__TEXT BLOCK__:
^^^^^^^^

Blog Archives
Q: All artists go through periods when they wonder what it’s all for. What do you do during times like that?
A: Fortunately, that doesn’t happen very often. I love and enjoy all the varied facets involved in being an artist, even (usually) the business aspects, which are just another puzzle to be solved. I have vivid memories of being stuck in a job that I hated, one I couldn’t immediately leave because I was an officer in the US Navy. Life is so much better as a visual artist!
I appreciate the freedom that comes with being a self-employed artist. The words of Louise Bourgeois often come to mind: “It is a PRIVILEGE to be an artist.”
Still, with very valid reasons, no one ever said that an artist’s life is easy. It is difficult at every phase.
Books offer sustenance, especially ones written by artists who have endured all sorts of terrible hardships beyond anything artists today are likely to experience. I just pick up a favorite book. My Wednesday blog posts, “Pearls from artists,” give some idea of the sorts of inspiration I find. I read the wise words of a fellow artist, then I get back to work. As I quickly become intrigued with the problems at hand in a painting, all doubt usually dissolves.
I try to remember: Artists are extremely fortunate to be doing what we love and what we are meant to do with our short time on earth. What more could a person ask?
Comments are welcome!

^^^^^^^^

(Stored data entries)
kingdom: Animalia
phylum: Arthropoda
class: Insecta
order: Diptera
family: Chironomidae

^^^^^^^^

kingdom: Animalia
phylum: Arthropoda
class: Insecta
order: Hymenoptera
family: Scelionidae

^^^^^^^^

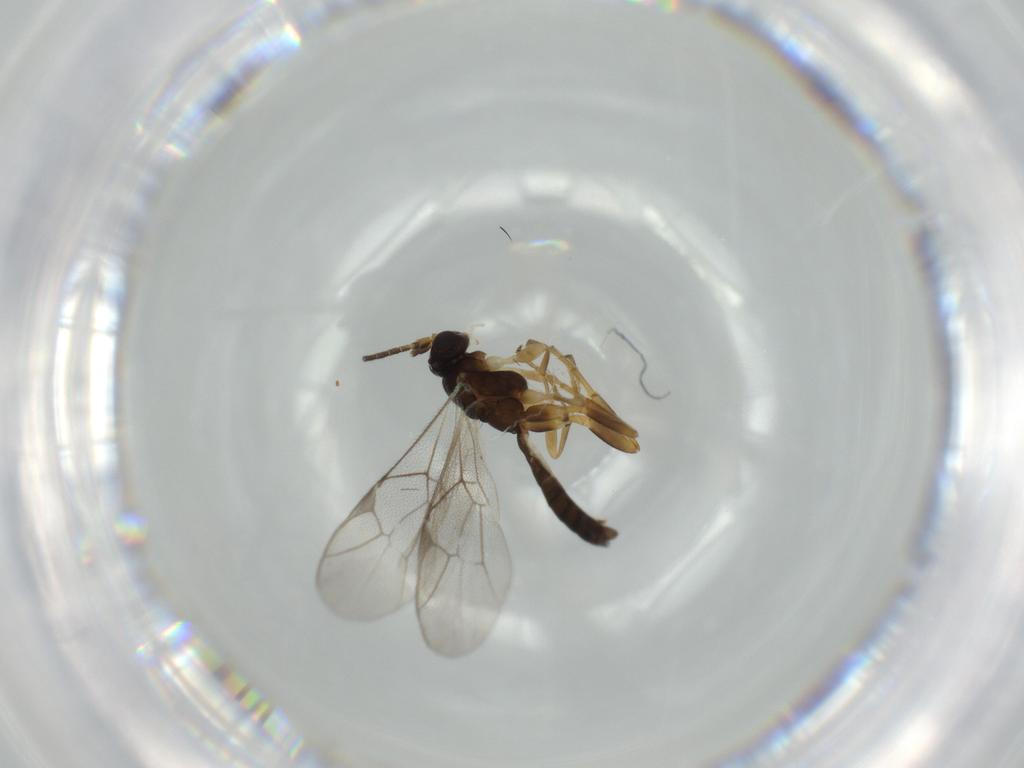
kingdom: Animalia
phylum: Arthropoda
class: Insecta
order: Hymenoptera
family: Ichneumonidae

^^^^^^^^

__OBJECTIVES__:
**A)** Reproduce the blog post about an artist's life starting with "I appreciate the" and going on through "a person ask?", substituting "independent" for "self-employed".
**B)** Decide whether each statement agrees with the blog post about an artist's life, answering yes or no and quoting the words that settle it: (i) The speaker once served as an officer in the US Navy. (ii) The "Pearls from artists" posts appear on Fridays. (iii) The speaker often wonders what it's all for.
**C)** Extend the blog post about an artist's life, picking up after its final line.
The entries are separate material, unrelated to the blog post about an artist's life.

__TASK RESPONSES__:
**A)**
I appreciate the freedom that comes with being a independent artist. The words of Louise Bourgeois often come to mind: “It is a PRIVILEGE to be an artist.”
Still, with very valid reasons, no one ever said that an artist’s life is easy. It is difficult at every phase.
Books offer sustenance, especially ones written by artists who have endured all sorts of terrible hardships beyond anything artists today are likely to experience. I just pick up a favorite book. My Wednesday blog posts, “Pearls from artists,” give some idea of the sorts of inspiration I find. I read the wise words of a fellow artist, then I get back to work. As I quickly become intrigued with the problems at hand in a painting, all doubt usually dissolves.
I try to remember: Artists are extremely fortunate to be doing what we love and what we are meant to do with our short time on earth. What more could a person ask?

**B)**
(i) Yes: "I was an officer in the US Navy."
(ii) No: "My Wednesday blog posts, “Pearls from artists,”"
(iii) No: "Fortunately, that doesn’t happen very often."

**C)**
Q: How important is the feedback of your audience? Do you ever think about who will enjoy your Art when you conceive it?
A: I can’t say that I think at all about audience reaction while I’m creating a painting in my studio. Although, of course I want people to respond favorably to the work.
Generally, I’m thinking about technical problems – making something that is exciting to look at, well-composed, vibrant, up to my exacting standards, etc. When I finish a painting, it is the best thing I am capable of making at that moment in time.
I think about a painting and look at it for so long and with such intensity, that it could hardly have turned out any differently. There is an inevitability to the whole lengthy process that goes all the way back to when I first laid eyes on the folk art figures in a dusty shop in a third world country. Looking at a newly-finished painting on my easel I often think, “Of course! I was drawn to this figure so that it could serve this unique function in this painting.”
Comments are welcome!
Q: Last week you spoke about what happens before you begin a pastel painting. Would you talk about how you actually make the work?
A: I work on each pastel-on-sandpaper painting for approximately three months. I try to be in my studio 7 to 8 hours a day, five days a week.
I make thousands of creative decisions as I apply and layer soft pastels (I have thousands to choose from), blend them with my fingers, and mix new colors directly on the sandpaper. A finished piece consists of up to 30 layers of soft pastel.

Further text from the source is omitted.